Originally posted by: chukkna
Hi Akshata,
I think when I said that I am not 100% submissive and I believe in equal rights, people are getting me wrong here. Let me give you examples of what I mean by equaly rights:
If your Son-in-law come and stay with you in vacations for a month and so on. then you should let your son also stay at his IL's place for some time. What is wrong if the girl expects this much? She just wishes him to know her family people in a better way. When she has given up everything for their family, what fear do they have?
By equal rights I mean, if you love your son so much, you should keep you DIL also happy, cos you are talking to your dearest son's life, which in turn will make their own son happy?
Wont you expect people to praise you for your talent, be it art, music or would you expect them to compare you to someone in their family and prove how good they are compared to you?
All I am saying is that DIL is also a human being and has emotions. In general, IL's shd realise that someone is coming from a distinct family and should be given all the love and respect. See everyone is at home, only DIL comes to a new home. If we have a guest, dont we make them comfortable. If your IL's come to your place, don't you make sure that they feel at home and give them all respect and love? There is no need to compare with your parents and spoil the mood and relationship.
Who is more experienced MIL or DIL? Who is more mature: MIL or DIL? When you phone your MIL from here to India and she asks you what did you cook for dinner and you would say that you were tired so just made dal and roti, for a change, what do you expect to hear? Do you want to hear "Oh, thats fine, once in a while" OR " What are you guys eating? You shpould eat curries everyday". When you say "We bought dinner from a near joint" . Do you expect to hear "You are very lavisg and spending all your money like this"???

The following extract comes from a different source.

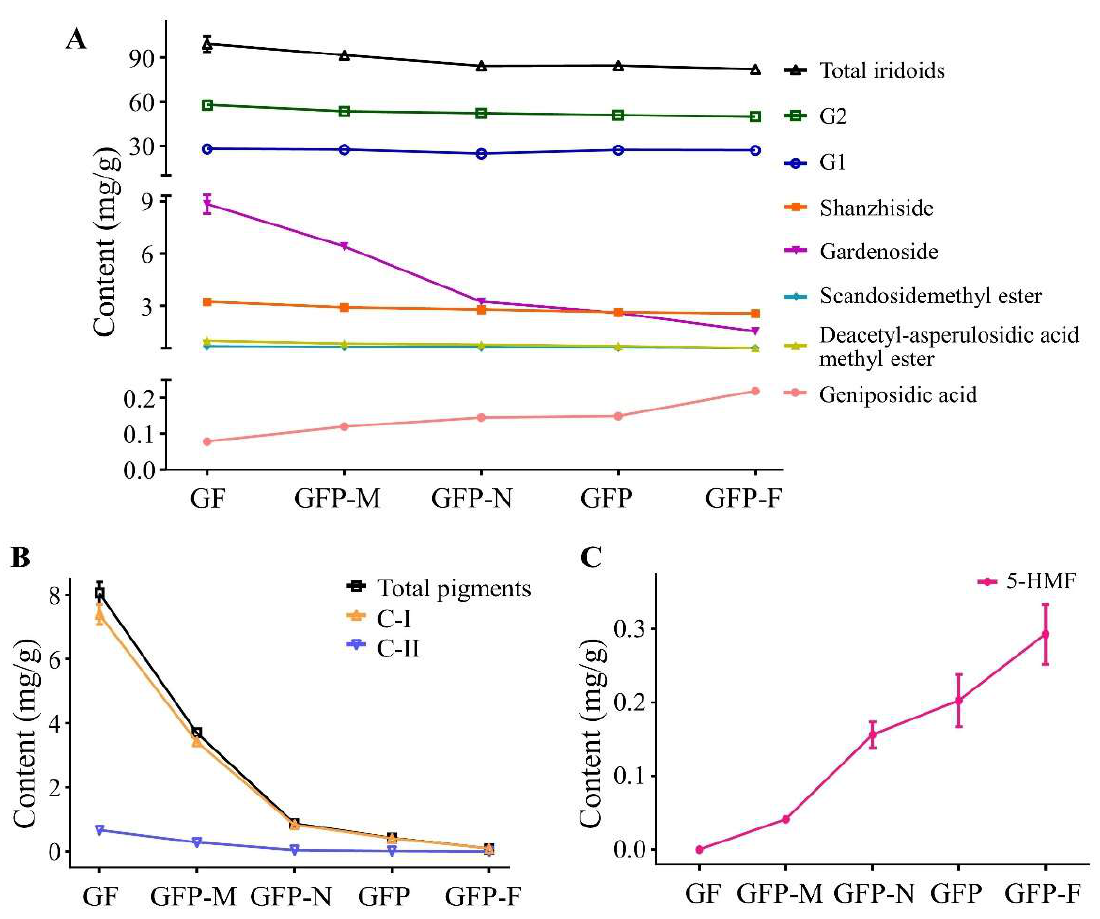
Figure 2. The changed contents of 10 compounds of GF (pre-processed pieces), GFP-M (middle- processed pieces), GFP-N (near-processed pieces), GFP (the right processed product) and GFP-F (far-processed pieces). ( A ) Iridoids; ( B ) Pigments; ( C ) 5-HMF.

Well... we can just go on and on. Though the relation will get better with time, but do you think the bitterness of the begining will ever get over. Why do you have to start a relationship on these norms when you know that the new inclusion in family will be there forever, when you know that you have given your son's responsibility to this new person?
Would you call only the one, who suceeded to win their IL's heart a winner? Would you call a person a loser, if she failed to make a space in her IL's place? Who is at fault? There can be 1000 questions.
These are the problems that are faced by many Indian DILs, even in this age and this could be because of lack of education. I am sure in an educated world, moving forward these would be resolved.
I won my IL's hearts. People do give our example in their family of a good MIL-DIL.
But the fact is, yes I did face these issues and I do have bitter experiences.
Hi Rama,
I am sorry if I have hurt your feelings while giving my views.Honestly,my comments were not just in reply to your posts.Also I feel you may have missed some other posts of mine.
And most importantly I have not judged you by your views or your relationship with your MIL.It is obvious that you have had to work very hard to have a good relationship with your MIL.
You are absolutely right about equal rights.If you read my earlier post that's exactly what I said.The same rules of loyalty and respect apply to both families. I was talking of being more respectful to the MIL ,because frankly that is what is expected of younger people in our culture.Even when our parents are wrong we are expected to show our disagreement in a respectful manner. I think when there are outbursts we normally go and apologise for our behaviour not for the stand we may have taken. But unfortunately we can't do this with our in laws.
It takes years to build a good relationship but just one moment to ruin it.
I think the basis of our discussion was that we have to work towards building a good relationship.Very few,perhaps 1% are great right from the beginning.
And haven't you done just that inspite of facing some mean behaviour?I NEVER meant to make any personal remarks. I am sorry if I sounded like that.
And as far a winner/loser is concerned,the person who tried really hard is the winner,no matter what the outcome is.Because the person who has been strongheaded and refused to be reasonable is losing out on a good family member.A mean person will always be mean.
Just because I share a loving relationship does not mean I do not see others' or understand their problems with their in laws.
But believe me it did not come on a platter. I have definitely been patient,but yes I am lucky to have good in laws because people have to be good to recognise another person's goodness and appreciate it.
I have seen very nice girls being treated shabbily and I have seen some wonderful parents being treated badly.So,it all depends which side of the fence one is.
But one thing is for sure,a reasonable and genuinely good MIL and husband/in laws will definitely try to make the new girl feel at home,because like you said it's the bride who leaves her family of say, atleast 20 yrs or more. The boy,if he is living with his parents has to make very few adjustments.In fact he gets one more person to fuss over him.
The important thing is that if we have managed to change a situation/relationship for the better, we should try to forget the bitter past.I know it's not easy and it's not even advice to anyone,just the way I think to keep my peace of mind.
It's not easy but it is a fact that we cannot be in control of others' actions but we can be responsible for our feelings.
This is not directed to anyone in particular,but it's a mail I received from someone.Made a lot of sense to me.
Not just Rama,if I have offended anyone,please accept my apology.